* Exercise aim: Please write out exactly the lines of the data below from the line holding "Varför licensen spelar roll" through the line holding "spray protector especial para material", and leave out the rest.

START Source material

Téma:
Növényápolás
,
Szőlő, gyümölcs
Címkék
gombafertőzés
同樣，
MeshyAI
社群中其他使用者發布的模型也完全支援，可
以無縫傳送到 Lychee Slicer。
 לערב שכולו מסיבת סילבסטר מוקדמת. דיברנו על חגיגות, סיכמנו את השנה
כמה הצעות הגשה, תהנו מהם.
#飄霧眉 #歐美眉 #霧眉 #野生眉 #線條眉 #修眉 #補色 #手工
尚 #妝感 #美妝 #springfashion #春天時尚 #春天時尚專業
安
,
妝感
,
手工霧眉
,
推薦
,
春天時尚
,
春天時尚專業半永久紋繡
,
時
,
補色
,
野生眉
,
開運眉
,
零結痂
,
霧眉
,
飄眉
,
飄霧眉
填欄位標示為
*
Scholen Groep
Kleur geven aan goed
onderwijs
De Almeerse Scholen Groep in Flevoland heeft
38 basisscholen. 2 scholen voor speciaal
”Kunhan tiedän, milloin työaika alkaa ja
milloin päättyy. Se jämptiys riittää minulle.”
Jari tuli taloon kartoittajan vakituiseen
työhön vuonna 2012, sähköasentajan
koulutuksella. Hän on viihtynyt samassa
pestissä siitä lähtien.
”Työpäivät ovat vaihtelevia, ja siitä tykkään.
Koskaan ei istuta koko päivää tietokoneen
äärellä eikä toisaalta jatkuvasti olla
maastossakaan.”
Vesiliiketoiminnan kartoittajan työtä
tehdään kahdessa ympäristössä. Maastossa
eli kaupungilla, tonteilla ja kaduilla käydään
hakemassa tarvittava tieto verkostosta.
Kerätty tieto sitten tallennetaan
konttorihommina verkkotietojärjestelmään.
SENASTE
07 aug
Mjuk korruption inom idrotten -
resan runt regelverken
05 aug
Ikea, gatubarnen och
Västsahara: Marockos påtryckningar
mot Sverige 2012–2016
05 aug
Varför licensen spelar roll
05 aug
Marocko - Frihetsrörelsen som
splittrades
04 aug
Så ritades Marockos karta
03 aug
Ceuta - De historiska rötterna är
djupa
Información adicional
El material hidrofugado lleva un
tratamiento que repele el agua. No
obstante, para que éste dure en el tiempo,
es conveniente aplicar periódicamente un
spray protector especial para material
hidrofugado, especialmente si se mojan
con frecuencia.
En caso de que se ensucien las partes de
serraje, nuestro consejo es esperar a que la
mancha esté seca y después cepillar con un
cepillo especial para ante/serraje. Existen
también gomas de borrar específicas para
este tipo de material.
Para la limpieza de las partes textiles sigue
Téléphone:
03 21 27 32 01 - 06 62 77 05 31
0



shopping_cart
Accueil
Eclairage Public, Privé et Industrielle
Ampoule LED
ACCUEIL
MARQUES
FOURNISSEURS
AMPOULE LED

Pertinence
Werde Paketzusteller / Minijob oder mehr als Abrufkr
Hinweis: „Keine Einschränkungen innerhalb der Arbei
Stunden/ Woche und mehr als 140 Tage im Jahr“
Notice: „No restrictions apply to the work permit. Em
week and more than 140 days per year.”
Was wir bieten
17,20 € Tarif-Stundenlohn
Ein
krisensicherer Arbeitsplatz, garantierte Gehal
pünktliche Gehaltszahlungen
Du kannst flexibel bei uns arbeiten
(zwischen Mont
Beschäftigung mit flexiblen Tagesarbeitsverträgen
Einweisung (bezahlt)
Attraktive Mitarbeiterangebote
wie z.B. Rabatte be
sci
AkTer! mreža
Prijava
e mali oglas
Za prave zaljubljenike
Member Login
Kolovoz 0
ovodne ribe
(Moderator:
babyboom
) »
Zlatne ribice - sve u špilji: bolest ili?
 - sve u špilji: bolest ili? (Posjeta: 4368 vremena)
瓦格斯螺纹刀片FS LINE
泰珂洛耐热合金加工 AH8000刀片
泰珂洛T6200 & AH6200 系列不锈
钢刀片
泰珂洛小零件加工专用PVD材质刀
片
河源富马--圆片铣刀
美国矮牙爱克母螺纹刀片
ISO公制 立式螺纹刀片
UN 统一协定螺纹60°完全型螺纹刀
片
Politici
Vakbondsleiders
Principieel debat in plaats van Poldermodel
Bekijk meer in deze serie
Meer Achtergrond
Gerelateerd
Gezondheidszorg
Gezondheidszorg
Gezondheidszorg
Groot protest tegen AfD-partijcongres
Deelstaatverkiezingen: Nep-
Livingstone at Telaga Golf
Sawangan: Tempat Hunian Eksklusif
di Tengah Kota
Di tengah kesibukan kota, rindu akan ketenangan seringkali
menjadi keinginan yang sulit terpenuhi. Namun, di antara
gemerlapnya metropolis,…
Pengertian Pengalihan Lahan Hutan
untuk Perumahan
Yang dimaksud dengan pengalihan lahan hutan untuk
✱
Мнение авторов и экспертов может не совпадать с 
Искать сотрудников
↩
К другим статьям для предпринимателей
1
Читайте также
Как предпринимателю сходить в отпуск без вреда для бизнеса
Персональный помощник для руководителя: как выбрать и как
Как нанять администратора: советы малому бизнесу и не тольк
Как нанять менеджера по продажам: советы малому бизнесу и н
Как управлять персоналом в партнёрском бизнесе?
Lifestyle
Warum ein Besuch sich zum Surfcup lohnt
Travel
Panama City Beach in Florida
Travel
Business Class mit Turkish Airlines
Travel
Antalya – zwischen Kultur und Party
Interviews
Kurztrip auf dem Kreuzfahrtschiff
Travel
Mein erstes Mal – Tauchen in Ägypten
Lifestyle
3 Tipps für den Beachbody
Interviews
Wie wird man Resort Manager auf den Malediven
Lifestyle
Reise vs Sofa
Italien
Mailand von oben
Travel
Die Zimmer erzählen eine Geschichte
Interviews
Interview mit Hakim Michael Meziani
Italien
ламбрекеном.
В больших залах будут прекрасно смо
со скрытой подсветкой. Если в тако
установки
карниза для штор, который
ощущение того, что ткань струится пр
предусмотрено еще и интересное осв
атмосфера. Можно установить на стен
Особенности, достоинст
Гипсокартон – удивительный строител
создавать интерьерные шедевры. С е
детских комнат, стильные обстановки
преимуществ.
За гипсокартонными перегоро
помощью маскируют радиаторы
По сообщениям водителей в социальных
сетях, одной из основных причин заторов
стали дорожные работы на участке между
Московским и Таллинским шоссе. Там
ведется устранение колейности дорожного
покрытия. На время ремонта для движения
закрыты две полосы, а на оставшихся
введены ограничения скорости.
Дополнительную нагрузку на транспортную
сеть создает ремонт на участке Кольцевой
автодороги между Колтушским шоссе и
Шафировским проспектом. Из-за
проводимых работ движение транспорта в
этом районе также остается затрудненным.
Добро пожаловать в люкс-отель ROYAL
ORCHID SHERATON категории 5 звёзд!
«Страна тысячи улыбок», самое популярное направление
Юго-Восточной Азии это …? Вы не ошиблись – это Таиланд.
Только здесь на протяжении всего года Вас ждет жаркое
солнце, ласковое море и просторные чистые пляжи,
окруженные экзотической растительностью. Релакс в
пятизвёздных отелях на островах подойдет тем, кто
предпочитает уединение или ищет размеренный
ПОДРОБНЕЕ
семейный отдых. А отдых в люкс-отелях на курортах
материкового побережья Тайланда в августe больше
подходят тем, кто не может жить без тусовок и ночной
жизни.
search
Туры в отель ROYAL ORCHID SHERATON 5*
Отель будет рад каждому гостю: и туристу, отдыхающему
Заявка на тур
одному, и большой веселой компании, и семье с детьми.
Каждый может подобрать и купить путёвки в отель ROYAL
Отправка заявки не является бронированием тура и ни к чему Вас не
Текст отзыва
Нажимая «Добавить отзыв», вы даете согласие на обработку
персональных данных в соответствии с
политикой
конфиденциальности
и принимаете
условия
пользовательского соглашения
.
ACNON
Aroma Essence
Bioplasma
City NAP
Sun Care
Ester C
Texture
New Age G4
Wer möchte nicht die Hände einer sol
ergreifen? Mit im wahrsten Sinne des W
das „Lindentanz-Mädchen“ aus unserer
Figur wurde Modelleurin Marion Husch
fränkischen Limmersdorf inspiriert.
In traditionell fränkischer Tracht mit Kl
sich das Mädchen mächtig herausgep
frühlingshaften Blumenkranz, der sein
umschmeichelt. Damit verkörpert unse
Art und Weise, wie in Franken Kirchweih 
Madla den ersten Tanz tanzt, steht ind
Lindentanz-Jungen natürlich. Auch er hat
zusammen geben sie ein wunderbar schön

END Source material

* Your response:
Varför licensen spelar roll
05 aug
Marocko - Frihetsrörelsen som
splittrades
04 aug
Så ritades Marockos karta
03 aug
Ceuta - De historiska rötterna är
djupa
Información adicional
El material hidrofugado lleva un
tratamiento que repele el agua. No
obstante, para que éste dure en el tiempo,
es conveniente aplicar periódicamente un
spray protector especial para material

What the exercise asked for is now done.